The depth knob is --depth {binary,headers,build,source,full} (binary =
binary-only, up to full = whole-library replay); leave it off and abicheck
auto-picks by changed-path risk. How each depth works, how to produce a
compile database for make/cmake/bazel/meson, and the per-level input
table live in Source-Scan Levels — that's the home for the
build-system details (and the precise --source-method s0…s6 expert axis), kept
out of this walkthrough on purpose.
6. Example reports¶
The default format is Markdown. A fuller report for the header-aware run from §3
— illustrative: the section structure and ChangeKinds are real, the values
are for the hypothetical libfoo:
# ABI Report: libfoo.so.2
| | |
|---|---|
| **Old version** | `2.3.0` |
| **New version** | `2.4.0` |
| **Verdict** | ❌ `BREAKING` |
| Breaking changes | 1 |
| Source-level breaks | 0 |
| Deployment risk changes | 2 |
| Compatible changes | 3 |
## Analysis Confidence
| Field | Value |
|---------------|-------|
| Confidence | HIGH |
| Evidence tier | `header_aware` |
| Evidence tiers| `elf`, `header` |
> **Policy**: `strict_abi`
## Library Files
| | Old | New |
|---|---|---|
| **Path** | `old/lib/libfoo.so.2.3.0` | `new/lib/libfoo.so.2.4.0` |
| **SHA-256** | `b53cc7b0bfee…` | `83593d6a88b6…` |
| **Size** | 4.2 MB | 4.3 MB |
## ❌ Breaking Changes
- **type_field_added**: Field `int flags` added to public struct `foo_options`
(size 48 → 56). Callers that pass the struct by value use the old layout; the
new code reads/writes past their buffer. (`48` → `56`)
> A field added to a public by-value struct changes its size and layout —
> existing binaries are incompatible even though no symbol was removed.
## ⚠️ Deployment Risk Changes
- **symbol_leaked_from_dependency_changed**: A leaked dependency/libstdc++ symbol
(e.g. RTTI for `std::_Sp_counted_deleter`) changed — not part of your public
API, so recorded as risk rather than a break.
- **symbol_version_required_added**: New required symbol version `FOO_2.4`; may
fail to load against an older runtime.
## ✅ Compatible Changes
- **func_added**: `foo_reset(foo_ctx*)` — new public entry point.
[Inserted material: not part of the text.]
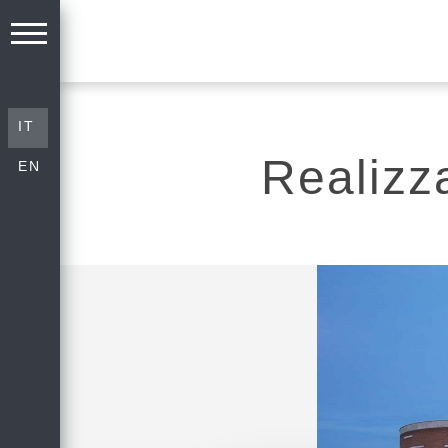
IT
Realizz
EN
- **enum_member_added**: `FOO_MODE_TURBO` appended to `foo_mode`.
## Legend
| Verdict | Meaning |
|---------|---------|
| ✅ NO_CHANGE | Identical ABI |
| ✅ COMPATIBLE | Only additions (backward compatible) |
| ⚠️ COMPATIBLE_WITH_RISK | Binary-compatible; verify target environment |
| ⚠️ API_BREAK | Source-level API change — recompilation required |
| ❌ BREAKING | Binary ABI break — recompilation required |
The type_field_added break is a struct layout change — only detectable with
headers; the binary-only run could not have found it.
Machine-readable (--format json)¶
For CI, add --format json. Key fields (abridged — a full report also has
report_schema_version, library, old_version/new_version,
old_file/new_file, policy, suppression, detectors, evidence_tiers,
and summary.source_breaks/summary.affected_pct):
{
"verdict": "BREAKING",
"summary": {
"breaking": 1,
"risk_changes": 2,
"compatible_additions": 3,
"total_changes": 6,
"binary_compatibility_pct": 98.9
},
"confidence": "high",
"evidence_tier": "header_aware",
"changes": [
{ "kind": "type_field_added", "symbol": "foo_options",
"severity": "breaking", "old_value": "48", "new_value": "56" }
]
}
compare exits non-zero on a break, so CI can gate on the exit status alone.
Other formats — HTML, SARIF, JUnit — are in Output Formats.
7. Recap¶
- Collect the old + new library, and — for a reliable verdict — the public
headers and their include root; pin
-std/-Din a.abicheck.yml. - Run the header-aware compare (or
abicheck scan … --config .abicheck.ymlas a CI gate). - Go deeper (recommended) with
abicheck scan --sources . --since … --depth sourcewhen you can give it your sources and build command — see Source-Scan Levels. - Read the verdict + confidence: headers give a high-confidence, public-API-scoped result that names the changes that matter.